Editorial: Let’s hope church is sincere this time in fighting abuse

Too many evil people have hidden behind robes and collars and religious institutions to do evil things to children
Bishop Edward Scharfenberger, leader of the Roman Catholic Diocese of Albany, is pictured in 2014
Bishop Edward Scharfenberger, leader of the Roman Catholic Diocese of Albany, is pictured in 2014

Categories: Editorial, Opinion

With all due respect to Albany Catholic Diocese Bishop Edward Scharfenberger, why do you think prosecutors need an invitation to investigate child sex abuse in your church?

They should have been investigating it already, and church officials should have been helping them all along.

Instead, we get more polite pawing at a vicious problem in which thousands of children have been abused over the decades by priests and other officials in the Catholic Church while the church has hidden pedophile priests from prosecution and impeded efforts for victims to get justice.

We understand and respect that Bishop Scharfenberger is a holy man with a good heart. But forgive us our skepticism. Too many evil people have hidden behind robes and collars and religious institutions to do evil things to children and gotten away with it with the church’s blessing.

Given the history, an invitation isn’t enough. Neither are the “prayers and reflection” expressed by the bishop in inviting Albany District Attorney David Soares to review diocese records and to look at how sexual abuse cases have been handled.

If the bishop and his superiors in the church sincerely want to end this horrible practice once and for all, they can address Mr. Soares’s skepticism about the level of cooperation that prosecutors might expect from the church, and throw open the doors to every record on every accused priest, every complaint filed, every letter written, every dollar spent paying to silence the victims.

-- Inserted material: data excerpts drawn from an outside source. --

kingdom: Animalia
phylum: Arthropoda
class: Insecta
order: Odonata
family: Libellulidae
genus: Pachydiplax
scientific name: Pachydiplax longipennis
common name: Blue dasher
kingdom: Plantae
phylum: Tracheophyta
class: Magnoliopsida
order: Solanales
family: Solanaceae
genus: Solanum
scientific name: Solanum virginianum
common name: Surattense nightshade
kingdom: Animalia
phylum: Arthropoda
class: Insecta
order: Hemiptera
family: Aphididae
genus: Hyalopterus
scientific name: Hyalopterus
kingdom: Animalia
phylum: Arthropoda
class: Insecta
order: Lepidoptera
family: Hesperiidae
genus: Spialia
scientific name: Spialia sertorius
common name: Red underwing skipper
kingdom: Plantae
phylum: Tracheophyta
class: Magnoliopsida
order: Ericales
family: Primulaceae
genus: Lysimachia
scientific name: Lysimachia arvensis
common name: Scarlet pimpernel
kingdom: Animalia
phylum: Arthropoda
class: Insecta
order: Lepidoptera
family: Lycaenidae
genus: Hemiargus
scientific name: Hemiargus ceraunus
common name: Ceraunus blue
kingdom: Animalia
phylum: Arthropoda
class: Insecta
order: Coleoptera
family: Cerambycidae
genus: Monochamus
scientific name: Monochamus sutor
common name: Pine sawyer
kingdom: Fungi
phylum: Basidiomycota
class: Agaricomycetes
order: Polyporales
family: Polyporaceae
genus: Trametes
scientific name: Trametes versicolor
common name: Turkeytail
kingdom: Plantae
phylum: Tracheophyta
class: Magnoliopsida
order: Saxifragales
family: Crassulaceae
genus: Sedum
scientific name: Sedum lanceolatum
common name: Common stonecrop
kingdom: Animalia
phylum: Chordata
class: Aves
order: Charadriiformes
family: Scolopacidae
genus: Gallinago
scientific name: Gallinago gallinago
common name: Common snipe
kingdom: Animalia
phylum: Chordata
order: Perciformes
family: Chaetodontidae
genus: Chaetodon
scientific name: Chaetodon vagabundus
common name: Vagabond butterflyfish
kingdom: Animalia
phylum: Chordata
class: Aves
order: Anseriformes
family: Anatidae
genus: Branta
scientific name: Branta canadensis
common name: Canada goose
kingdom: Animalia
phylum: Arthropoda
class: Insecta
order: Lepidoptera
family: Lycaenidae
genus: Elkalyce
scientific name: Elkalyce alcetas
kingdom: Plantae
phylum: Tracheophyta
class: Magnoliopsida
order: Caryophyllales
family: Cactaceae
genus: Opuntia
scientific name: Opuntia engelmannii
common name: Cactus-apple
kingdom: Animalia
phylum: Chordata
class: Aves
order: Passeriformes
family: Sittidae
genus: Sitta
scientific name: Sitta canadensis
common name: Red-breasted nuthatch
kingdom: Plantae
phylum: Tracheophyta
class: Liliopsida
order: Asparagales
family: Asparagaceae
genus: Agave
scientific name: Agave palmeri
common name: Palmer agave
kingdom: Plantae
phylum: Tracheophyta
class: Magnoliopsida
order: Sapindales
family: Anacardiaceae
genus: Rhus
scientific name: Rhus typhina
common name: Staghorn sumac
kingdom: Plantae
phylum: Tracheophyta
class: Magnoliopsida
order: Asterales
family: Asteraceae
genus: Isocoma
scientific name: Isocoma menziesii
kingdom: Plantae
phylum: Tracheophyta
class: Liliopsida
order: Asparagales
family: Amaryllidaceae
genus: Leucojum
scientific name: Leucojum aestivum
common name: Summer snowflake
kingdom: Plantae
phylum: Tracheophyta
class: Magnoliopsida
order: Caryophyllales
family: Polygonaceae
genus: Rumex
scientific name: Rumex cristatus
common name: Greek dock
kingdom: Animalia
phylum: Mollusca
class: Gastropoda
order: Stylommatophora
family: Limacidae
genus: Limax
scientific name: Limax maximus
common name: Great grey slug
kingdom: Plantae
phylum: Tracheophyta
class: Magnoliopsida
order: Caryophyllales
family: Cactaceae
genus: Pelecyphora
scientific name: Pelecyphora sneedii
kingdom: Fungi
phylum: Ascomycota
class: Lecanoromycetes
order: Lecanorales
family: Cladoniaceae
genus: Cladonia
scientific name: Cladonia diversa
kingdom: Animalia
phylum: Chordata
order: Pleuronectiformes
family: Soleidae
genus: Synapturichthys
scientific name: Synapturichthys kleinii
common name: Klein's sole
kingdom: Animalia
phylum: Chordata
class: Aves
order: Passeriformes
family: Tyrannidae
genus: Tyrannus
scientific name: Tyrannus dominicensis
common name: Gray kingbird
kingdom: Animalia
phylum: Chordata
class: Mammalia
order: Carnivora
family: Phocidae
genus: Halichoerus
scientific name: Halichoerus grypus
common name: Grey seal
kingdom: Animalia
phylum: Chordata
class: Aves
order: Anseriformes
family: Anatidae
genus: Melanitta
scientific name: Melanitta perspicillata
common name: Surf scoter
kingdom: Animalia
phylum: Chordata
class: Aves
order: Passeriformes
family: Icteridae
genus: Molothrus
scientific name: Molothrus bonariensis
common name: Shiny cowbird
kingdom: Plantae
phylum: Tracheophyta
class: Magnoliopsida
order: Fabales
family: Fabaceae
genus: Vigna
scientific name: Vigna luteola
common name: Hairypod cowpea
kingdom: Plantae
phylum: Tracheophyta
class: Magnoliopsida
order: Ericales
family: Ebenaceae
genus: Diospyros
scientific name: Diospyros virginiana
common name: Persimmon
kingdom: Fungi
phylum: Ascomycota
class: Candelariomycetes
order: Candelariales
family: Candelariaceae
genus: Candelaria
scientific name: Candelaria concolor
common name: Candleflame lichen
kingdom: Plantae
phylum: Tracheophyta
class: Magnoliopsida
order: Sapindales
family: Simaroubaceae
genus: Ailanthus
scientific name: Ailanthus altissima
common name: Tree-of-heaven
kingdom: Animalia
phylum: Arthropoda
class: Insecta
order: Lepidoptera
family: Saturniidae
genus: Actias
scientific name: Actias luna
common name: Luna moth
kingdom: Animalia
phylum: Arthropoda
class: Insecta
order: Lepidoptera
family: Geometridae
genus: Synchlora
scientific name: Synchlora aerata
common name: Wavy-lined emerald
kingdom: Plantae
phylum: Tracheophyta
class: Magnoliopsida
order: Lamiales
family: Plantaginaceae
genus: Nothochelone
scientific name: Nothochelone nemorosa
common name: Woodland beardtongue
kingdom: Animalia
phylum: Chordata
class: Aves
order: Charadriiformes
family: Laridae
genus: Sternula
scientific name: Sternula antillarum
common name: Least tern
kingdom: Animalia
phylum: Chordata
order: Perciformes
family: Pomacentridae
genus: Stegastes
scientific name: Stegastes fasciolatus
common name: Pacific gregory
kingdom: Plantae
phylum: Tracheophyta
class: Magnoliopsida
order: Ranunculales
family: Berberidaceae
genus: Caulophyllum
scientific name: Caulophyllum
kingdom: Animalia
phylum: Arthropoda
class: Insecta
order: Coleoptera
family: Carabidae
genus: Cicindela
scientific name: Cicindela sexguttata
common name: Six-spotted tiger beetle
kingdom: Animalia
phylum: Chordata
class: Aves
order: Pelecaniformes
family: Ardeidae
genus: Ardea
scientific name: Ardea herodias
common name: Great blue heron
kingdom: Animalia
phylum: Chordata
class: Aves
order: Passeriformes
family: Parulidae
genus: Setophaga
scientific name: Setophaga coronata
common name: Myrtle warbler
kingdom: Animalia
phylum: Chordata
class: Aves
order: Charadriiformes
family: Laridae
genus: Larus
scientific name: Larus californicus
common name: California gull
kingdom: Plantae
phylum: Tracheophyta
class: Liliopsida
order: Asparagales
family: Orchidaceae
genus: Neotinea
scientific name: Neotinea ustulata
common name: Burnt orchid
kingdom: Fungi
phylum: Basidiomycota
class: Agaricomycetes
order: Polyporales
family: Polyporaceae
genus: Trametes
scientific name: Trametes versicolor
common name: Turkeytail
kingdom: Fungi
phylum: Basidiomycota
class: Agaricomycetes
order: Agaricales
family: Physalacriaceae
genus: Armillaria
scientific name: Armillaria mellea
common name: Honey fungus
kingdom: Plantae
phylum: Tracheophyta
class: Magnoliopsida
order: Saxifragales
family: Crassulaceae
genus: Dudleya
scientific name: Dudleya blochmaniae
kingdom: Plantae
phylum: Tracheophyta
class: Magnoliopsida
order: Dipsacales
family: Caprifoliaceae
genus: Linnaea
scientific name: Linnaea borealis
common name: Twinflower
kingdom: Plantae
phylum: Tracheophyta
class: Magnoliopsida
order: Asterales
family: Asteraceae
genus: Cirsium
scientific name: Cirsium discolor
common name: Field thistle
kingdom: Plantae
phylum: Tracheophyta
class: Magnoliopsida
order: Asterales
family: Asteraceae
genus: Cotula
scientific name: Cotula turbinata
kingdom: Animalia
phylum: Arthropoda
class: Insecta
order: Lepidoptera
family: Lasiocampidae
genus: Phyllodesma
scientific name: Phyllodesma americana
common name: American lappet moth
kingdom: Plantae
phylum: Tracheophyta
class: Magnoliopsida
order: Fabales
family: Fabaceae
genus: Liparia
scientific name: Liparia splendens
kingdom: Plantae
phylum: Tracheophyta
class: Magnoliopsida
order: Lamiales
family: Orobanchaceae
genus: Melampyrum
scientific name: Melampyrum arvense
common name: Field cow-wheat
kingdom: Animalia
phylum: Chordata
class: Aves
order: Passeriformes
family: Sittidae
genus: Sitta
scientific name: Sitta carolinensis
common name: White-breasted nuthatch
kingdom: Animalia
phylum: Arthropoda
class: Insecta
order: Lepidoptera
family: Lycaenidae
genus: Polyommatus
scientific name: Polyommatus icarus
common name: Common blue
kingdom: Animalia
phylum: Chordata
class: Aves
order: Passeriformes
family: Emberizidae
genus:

They can participate in and cooperate fully with the investigation into church abuses by state Attorney General Barbara Underwood, who is seeking out victims and working with criminal prosecutors around the state. 

They can not fight the subpoenas sent to each diocese around the state seeking documents related to abuse allegations, payments to victims and findings from church investigations.

And they can break with church leadership and lobby hard for passage of the Child Victims Act in the state.

This bill — which has been languishing in Albany for a dozen years thanks in large part to opposition from the church and other organizations that deal with children — would expand the statute of limitations on sex crimes and create a one-year window that would allow older victims of church sex abuse to come forward and seek justice through the criminal and civil courts. The one-year window is needed because so many abuse cases have been buried for too long. It needs to be a part of this legislation, and the church needs to stop fighting it.

And they can pledge to support those victimized by the church when they bring their cases forward. Agree to cooperate fully with individual investigations and to support the victims when a legitimate claim is brought.

Your Excellency, do what you and your predecessors should have been doing all along — looking out for the victims.

Let’s hope this isn’t another empty gesture being made just because the issue is once again prominent in the news.

A Philadelphia grand jury’s report last month alleging that 300 predator priests have been credibly accused of sexually abusing more than 1,000 child victims (and likely many more) is a new development.

But it’s nothing we haven’t all heard before.

It’s a new development that Pope Francis may have known for at least five years that former Washington, D.C., Cardinal Theodore McCarrick was sexually molesting seminarians, yet did nothing about it. It’s also alleged now that other church leaders were aware of McCarrick’s conduct throughout his long career.

But it’s nothing new that church leaders covered up abuses of others. 

Sixteen years have passed since The Boston Globe published its Pulitzer Prize-winning articles in 2002 exposing abuses and cover-up in the Catholic Church. Those articles appeared well before the movie about the investigation, “Spotlight,” brought it all up again for a new generation in 2015.

And Pope John XXIII — who served nearly 60 years ago, was made a saint, and who was beloved by the generation of our parents and grandparents — faced the same allegations against the church we find ourselves facing today. Yet the abuses and the cover-ups persisted under his reign and the reign of his five successors.

Bishop Scharfenberger’s gestures are welcome and encouraging.

But until they are backed by tangible, measurable action and unprecedented cooperation that leads to an end of the abuses and justice for the victims, we’ll respectfully withhold our praise.